Джон уже не просто дрожал, теперь его трясло, тело словно колотилось в судорогах, он прошептал:
— Я любил ее.
— Ты был таким идиотом, что сбежал, а сперма-то осталась у нее внутри.
— Мы занимались любовью. Ведь мы любили друг друга. Я бы никогда…
— Согласно данным ФБР, ты умер в камере всего за несколько месяцев до казни. Признаюсь, Фрай, я тебя даже немного уважаю.
Джон встал со стула, сел на пол, прислонившись спиной к стене, закрыл лицо руками.
— Твоего отца зовут Рубен Фрай, так?
Джон еще больше сжался, на полу было холодно, откуда-то тянуло сквозняком, но он мерз не от этого, он мерз так, как никогда в жизни.
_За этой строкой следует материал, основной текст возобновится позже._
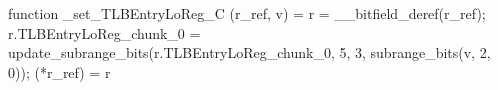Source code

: function _set_TLBEntryLoReg_C (r_ref, v) = {
    r = __bitfield_deref(r_ref);
    r.TLBEntryLoReg_chunk_0 = update_subrange_bits(r.TLBEntryLoReg_chunk_0, 5, 3, subrange_bits(v, 2, 0));
    (*r_ref) = r
}
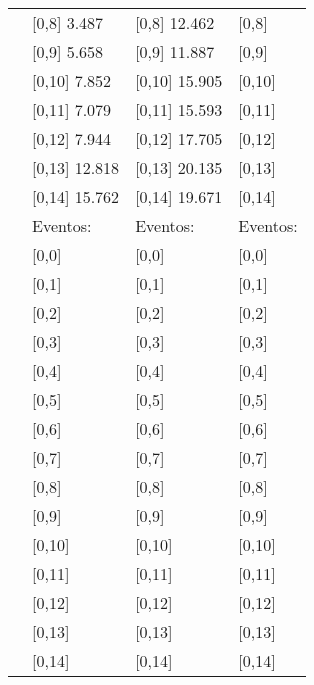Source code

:\begin{table}
\begin{tabular}[t]{llll}
\addlinespace
 & {}[0,8] 3.487 & {}[0,8] 12.462 & {}[0,8]\\
 & {}[0,9] 5.658 & {}[0,9] 11.887 & {}[0,9]\\
 & {}[0,10] 7.852 & {}[0,10] 15.905 & {}[0,10]\\
 & {}[0,11] 7.079 & {}[0,11] 15.593 & {}[0,11]\\
 & {}[0,12] 7.944 & {}[0,12] 17.705 & {}[0,12]\\
\addlinespace
 & {}[0,13] 12.818 & {}[0,13] 20.135 & {}[0,13]\\
 & {}[0,14] 15.762 & {}[0,14] 19.671 & {}[0,14]\\
 & Eventos: & Eventos: & Eventos:\\
 & {}[0,0] & {}[0,0] & {}[0,0]\\
 & {}[0,1] & {}[0,1] & {}[0,1]\\
\addlinespace
 & {}[0,2] & {}[0,2] & {}[0,2]\\
 & {}[0,3] & {}[0,3] & {}[0,3]\\
 & {}[0,4] & {}[0,4] & {}[0,4]\\
 & {}[0,5] & {}[0,5] & {}[0,5]\\
 & {}[0,6] & {}[0,6] & {}[0,6]\\
\addlinespace
1000 & {}[0,7] & {}[0,7] & {}[0,7]\\
 & {}[0,8] & {}[0,8] & {}[0,8]\\
 & {}[0,9] & {}[0,9] & {}[0,9]\\
 & {}[0,10] & {}[0,10] & {}[0,10]\\
 & {}[0,11] & {}[0,11] & {}[0,11]\\
\addlinespace
 & {}[0,12] & {}[0,12] & {}[0,12]\\
 & {}[0,13] & {}[0,13] & {}[0,13]\\
 & {}[0,14] & {}[0,14] & {}[0,14]\\
\bottomrule
\end{tabular}
\end{table}
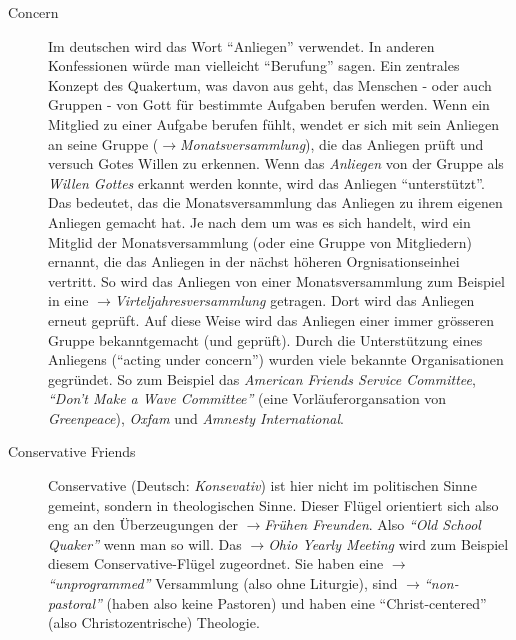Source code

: \begin{description}
\item[Concern] Im deutschen wird das Wort ``Anliegen'' verwendet. In anderen
Konfessionen würde man vielleicht ``Berufung'' sagen. Ein zentrales Konzept des
Quakertum, was davon aus geht, das Menschen - oder auch Gruppen -  von Gott für
bestimmte Aufgaben berufen werden. Wenn ein Mitglied zu einer Aufgabe berufen
fühlt, wendet er sich mit sein Anliegen an seine Gruppe
($\to$\textit{Monatsversammlung}), die das Anliegen prüft und versuch Gotes
Willen zu erkennen. Wenn das \textit{Anliegen} von der Gruppe als \textit{Willen
Gottes} erkannt werden konnte, wird das Anliegen ``unterstützt''. Das bedeutet,
das die Monatsversammlung das Anliegen zu ihrem eigenen Anliegen gemacht hat. Je
nach dem um was es sich handelt, wird ein Mitglid der Monatsversammlung (oder
eine Gruppe von Mitgliedern) ernannt, die das Anliegen in der nächst höheren
Orgnisationseinhei vertritt. So wird das Anliegen von einer Monatsversammlung
zum Beispiel in eine $\to$\textit{Virteljahresversammlung} getragen. Dort wird
das Anliegen erneut geprüft. Auf diese Weise wird das Anliegen einer immer
grösseren Gruppe bekanntgemacht (und geprüft). Durch die Unterstützung eines
Anliegens ("`acting under concern"') wurden viele bekannte Organisationen
gegründet. So zum Beispiel das \textit{American Friends Service Committee},
\textit{``Don't Make a Wave Committee''} (eine Vorläuferorgansation von
\textit{Greenpeace}), \textit{Oxfam} und \textit{Amnesty International}.


 \item[Conservative Friends] Conservative (Deutsch: \textit{Konsevativ}) ist
hier nicht im politischen Sinne gemeint, sondern in theologischen Sinne. Dieser
Flügel orientiert sich also eng an den Überzeugungen der $\to$\textit{Frühen
Freunden}. Also \textit{"`Old School Quaker"'} wenn man so will. Das
$\to$\textit{Ohio Yearly Meeting} wird zum Beispiel diesem
Conservative-Flügel zugeordnet. Sie haben eine $\to$\textit{"`unprogrammed"'}
Versammlung (also ohne Liturgie), sind $\to$\textit{"`non-pastoral"'} (haben
also keine Pastoren) und haben eine "`Christ-centered"' (also Christozentrische)
Theologie.


\end{description}
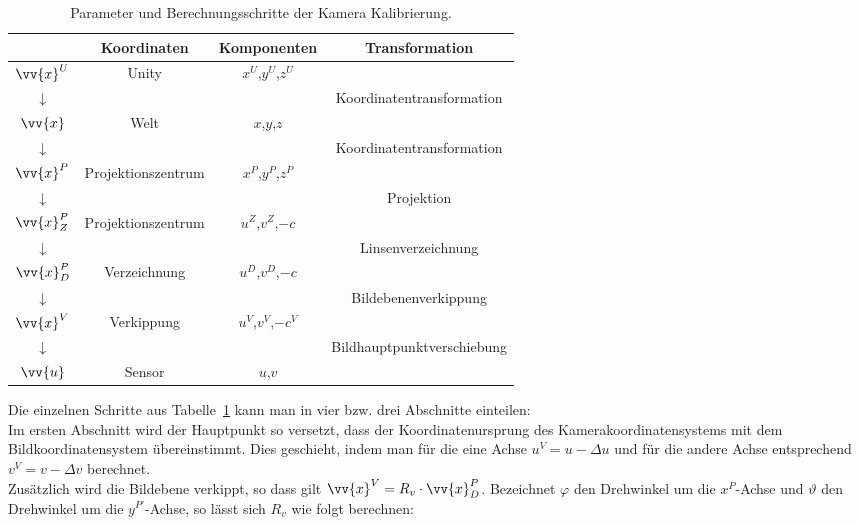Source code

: \begin{table}
	\centering
	\renewcommand{\arraystretch}{1.4}
	\begin{tabular}{|c|c|c|c|}
		\hline
		\Absatzbox{}
		& \textbf{Koordinaten} & \textbf{Komponenten}&\textbf{Transformation}\\
		\hline
		$\vv{x}^U$ & Unity &$x^U$,$y^U$,$z^U$& \\
		\cline{2-4}
		$\downarrow$ & & & Koordinatentransformation\\
		\cline{2-4}
		$\vv{x}$ & Welt &$x$,$y$,$z$&  \\
		\cline{2-4}
		$\downarrow$ & & & Koordinatentransformation\\
		\cline{2-4}
		$\vv{x}^P$ & Projektionszentrum &$x^P$,$y^P$,$z^P$& \\
		\cline{2-4}
		$\downarrow$ & & & Projektion \\
		\cline{2-4}
		$\vv{x}^P_Z$ & Projektionszentrum &$u^Z$,$v^Z$,$-c$& \\
		\cline{2-4}
		$\downarrow$ & & & Linsenverzeichnung\\
		\cline{2-4}	
		$\vv{x}^P_D$ & Verzeichnung &$u^D$,$v^D$,$-c$& \\
		\cline{2-4}
		$\downarrow$ & & & Bildebenenverkippung\\
		\cline{2-4}		
		$\vv{x}^V$ &Verkippung &$u^V$,$v^V$,$-c^V$& \\
		\cline{2-4}
		$\downarrow$ & & & Bildhauptpunktverschiebung\\
		\cline{2-4}	
		$\vv{u}$ & Sensor &$u$,$v$ & \\
		\hline
	\end{tabular}
	\caption{Parameter und Berechnungsschritte der Kamera Kalibrierung.\cite{Meisel:77890}}
	\label{tab:camCalibParam}
\end{table}

Die einzelnen Schritte aus Tabelle~\ref{tab:camCalibParam} kann man in vier bzw. drei Abschnitte einteilen: \\
Im ersten Abschnitt wird der Hauptpunkt so versetzt, dass der Koordinatenursprung des Kamerakoordinatensystems mit dem Bildkoordinatensystem übereinstimmt. Dies geschieht, indem man für die eine Achse $u^V = u - \Delta u$ und für die andere Achse entsprechend $v^V = v - \Delta v$ berechnet.\\
Zusätzlich wird die Bildebene verkippt, so dass gilt $\vv{x}^V = R_v \cdot \vv{x}^P_D$. Bezeichnet $\varphi$ den Drehwinkel um die $x^P$-Achse und $\vartheta$ den Drehwinkel um die $y^{P'}$-Achse, so lässt sich $R_v$ wie folgt berechnen:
— Несколько часов назад ФБР в Цинциннати начало его первый допрос. Конечно, он утверждает, что понятия не имеет, что ты здесь делаешь. Утверждает, что ты мертв. Что ты похоронен на кладбище в Отуэе, поселке в нескольких милях от Маркусвилла, на том же кладбище, где и твоя мать. Он сказал, что уверен в этом, потому что сам организовал и оплатил похороны. Он заявил, что не сомневается в этом, поскольку сам на них присутствовал и видел, как гроб опускали в могилу, и поскольку простился с тобой в присутствии двадцати человек.
Его голос.
Я не слышал его голос больше шести лет.
— Твой отец может сколько угодно утверждать, что ему угодно. Ты идентифицирован на сто процентов.
Я знаю, что он в этом участвовал. Но как, он не рассказывал, но я все еще помню его лицо на заднем сиденье автомобиля.
— Хочешь что-нибудь сказать по этому поводу? Он, такой законопослушный, такой уважительный с властями!